START Provided records
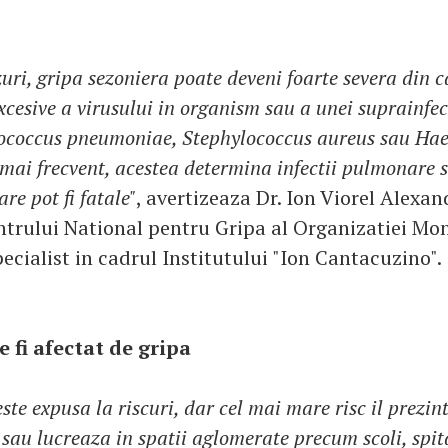
uri, gripa sezoniera poate deveni foarte severa din 
xcesive a virusului in organism sau a unei suprainfect
ococcus pneumoniae, Stephylococcus aureus sau Ha
 mai frecvent, acestea determina infectii pulmonare 
re pot fi fatale"
, avertizeaza Dr. Ion Viorel Alexan
ntrului National pentru Gripa al Organizatiei Mo
pecialist in cadrul Institutului "Ion Cantacuzino".
 fi afectat de gripa
te expusa la riscuri, dar cel mai mare risc il prezint
 sau lucreaza in spatii aglomerate precum scoli, spita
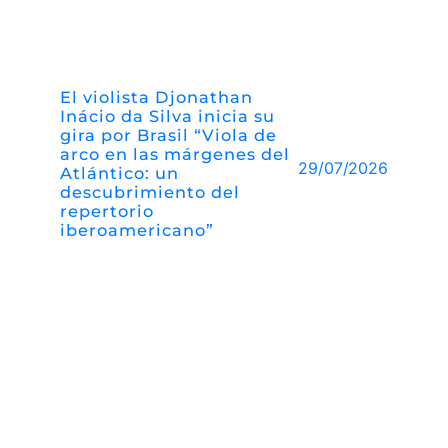
El violista Djonathan
Inácio da Silva inicia su
gira por Brasil “Viola de
arco en las márgenes del
29/07/2026
Atlántico: un
descubrimiento del
repertorio
iberoamericano”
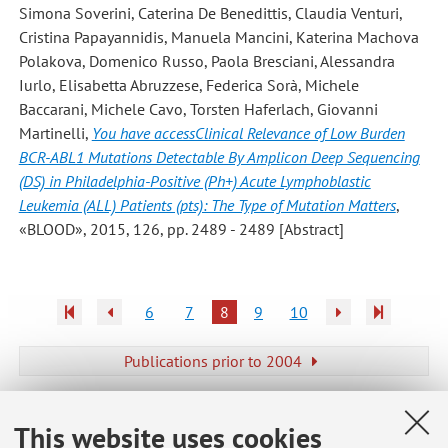
Simona Soverini, Caterina De Benedittis, Claudia Venturi,
Cristina Papayannidis, Manuela Mancini, Katerina Machova
Polakova, Domenico Russo, Paola Bresciani, Alessandra
Iurlo, Elisabetta Abruzzese, Federica Sorà, Michele
Baccarani, Michele Cavo, Torsten Haferlach, Giovanni
Martinelli
,
You have accessClinical Relevance of Low Burden
BCR-ABL1 Mutations Detectable By Amplicon Deep Sequencing
(DS) in Philadelphia-Positive (Ph+) Acute Lymphoblastic
Leukemia (ALL) Patients (pts): The Type of Mutation Matters
,
«BLOOD», 2015, 126, pp. 2489 - 2489 [Abstract]
6
7
8
9
10
Publications prior to 2004
This website uses cookies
END Provided records
When you copy the entries, keep every word exactly as it stands and drop any pictures.

uri, gripa sezoniera poate deveni foarte severa din 
xcesive a virusului in organism sau a unei suprainfect
ococcus pneumoniae, Stephylococcus aureus sau Ha
 mai frecvent, acestea determina infectii pulmonare 
re pot fi fatale"
, avertizeaza Dr. Ion Viorel Alexan
ntrului National pentru Gripa al Organizatiei Mo
pecialist in cadrul Institutului "Ion Cantacuzino".
 fi afectat de gripa
te expusa la riscuri, dar cel mai mare risc il prezint
 sau lucreaza in spatii aglomerate precum scoli, spita
El violista Djonathan
Inácio da Silva inicia su
gira por Brasil “Viola de
arco en las márgenes del
29/07/2026
Atlántico: un
descubrimiento del
repertorio
iberoamericano”
Simona Soverini, Caterina De Benedittis, Claudia Venturi,
Cristina Papayannidis, Manuela Mancini, Katerina Machova
Polakova, Domenico Russo, Paola Bresciani, Alessandra
Iurlo, Elisabetta Abruzzese, Federica Sorà, Michele
Baccarani, Michele Cavo, Torsten Haferlach, Giovanni
Martinelli
,
You have accessClinical Relevance of Low Burden
BCR-ABL1 Mutations Detectable By Amplicon Deep Sequencing
(DS) in Philadelphia-Positive (Ph+) Acute Lymphoblastic
Leukemia (ALL) Patients (pts): The Type of Mutation Matters
,
«BLOOD», 2015, 126, pp. 2489 - 2489 [Abstract]
6
7
8
9
10
Publications prior to 2004
This website uses cookies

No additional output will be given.